Saturday, March 7, 2020



Dance Nation by  Clare Barron.

Director Imara Savage. Designer Jonathan Oxlade. Lighting designer. Alexander Berlage. Choreographer Larissa McGowan. Composer Luke Smiles. Sound designer Andrew Howard. State Theatre Company South Australia and Belvoir in association with Adelaide Festival. Scott Theatre. February 21 – March 7 2020

Reviewed by Peter Wilkins

Behind the smiles and beneath the spangles lie the tears and the fears, the dreams and the disappointments and intimidating Dance Teacher Pat (Mitchell Butel) driving his young teenage dancers on, In a dance studio in middle America, aspiring 13 year old dancers strive to win competitions that will eventually lead them to the ultimate prize trophy.

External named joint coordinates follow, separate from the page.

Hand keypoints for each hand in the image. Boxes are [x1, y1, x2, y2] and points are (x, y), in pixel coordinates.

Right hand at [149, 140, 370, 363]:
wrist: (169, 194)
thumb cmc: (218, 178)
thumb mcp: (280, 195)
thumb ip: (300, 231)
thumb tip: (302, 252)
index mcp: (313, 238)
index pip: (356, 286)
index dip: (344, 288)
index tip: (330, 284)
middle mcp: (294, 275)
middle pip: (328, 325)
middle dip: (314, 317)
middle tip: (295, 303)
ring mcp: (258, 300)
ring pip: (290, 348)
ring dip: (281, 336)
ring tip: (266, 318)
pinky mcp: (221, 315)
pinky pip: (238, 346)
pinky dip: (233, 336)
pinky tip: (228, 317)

Six adolescent girls and a solitary teenage boy prepare Dance Teacher Pat’s Gandhi inspired number in Jonathan Oxlade’s dance studio set of mirrors, barres and a locker where dreams are revealed, fears are exposed, and friendships are tested. It is a harsh and bitter world of struggles and rivalries, of failures and successes. It is the studio of life where young girls are tested on the threshold of their adult lives.

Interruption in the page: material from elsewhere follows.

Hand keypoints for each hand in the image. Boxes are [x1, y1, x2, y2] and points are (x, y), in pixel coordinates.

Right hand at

 Their present as Ashlee (Amber McMahon) so graphically  describes in a  monologue that unleashes the demon  within is their future in the moment, the person they are bound to carry into their future lives. For Ashlee it is fearless defiance. For Teacher's Favourite(Amina (Yvette Lee) it is the confidence to grasp the opportunity in the instant of Zuzu’s (Chika Ikogwa)collapse of confidence. Maeve (Rebecca Massey) grapples with her dark secret that will inform her future, Only Connie (Emma Harvie) assumes the role of arbitrator. Luke (Tim Overton) assumes the part of token male in a studio of girls, but in a conversation with Zuzu he is obviously curious to find the answers to his bewildering questions about love and sex.
Rebecca Massey as Maeve and
Mitchell Butel as Dance Teacher Pat
Photo by Daniel Boud
Barron’s characters are real and personal. Their lives are complex and the adults Dance Teacher Pat,”I want to get it right” and Zuzu’s  ambitious stage mother Vanessa (Elena Carpetis) complicate rather than appease their young charges’ fears at the bewildering verge of adolescence and puberty. Savage’s direction is tight, She navigates the balance between showbiz artifice and teenage angst. Barron has purposefully cast older women in the roles of the young girls in the belief that the personalities forged at the cusp of adolescence will continue to be revealed in adulthood.  Savage has cast her actors well according to Barron’s insistence on older women in the roles, rather than actors in their twenties to play 13 year olds. l, and the actors handle Larissa McGowan’s choreographed routines well.
A long locker room scene between Connie, Sofia (Tara Morice), Ashlee and Maeve lapses in believability as actors appear to drop character to present the older woman’s perspective. Perhaps this is intentional and perhaps I am being ageist or perhaps the scene is just too long but for a while I ceased o believe the 13 year old and be puzzled by the emergence of real life actor.
Dance Nation, though well produced, convincingly performed and obviously entertaining, echoes in part the legacy of Fame or  Chorus Line though without the musical numbers, or many other works that depict real life behind the top hat and tails or glittering gold lame. Barron focuses on the plight of the dance studio hopefuls, in a play that is arresting and relevant.  Whether this American Pulitzer Prize finalist warrants a place in a ground-breaking Adelaide Festival programme – of that I­’m not so sure.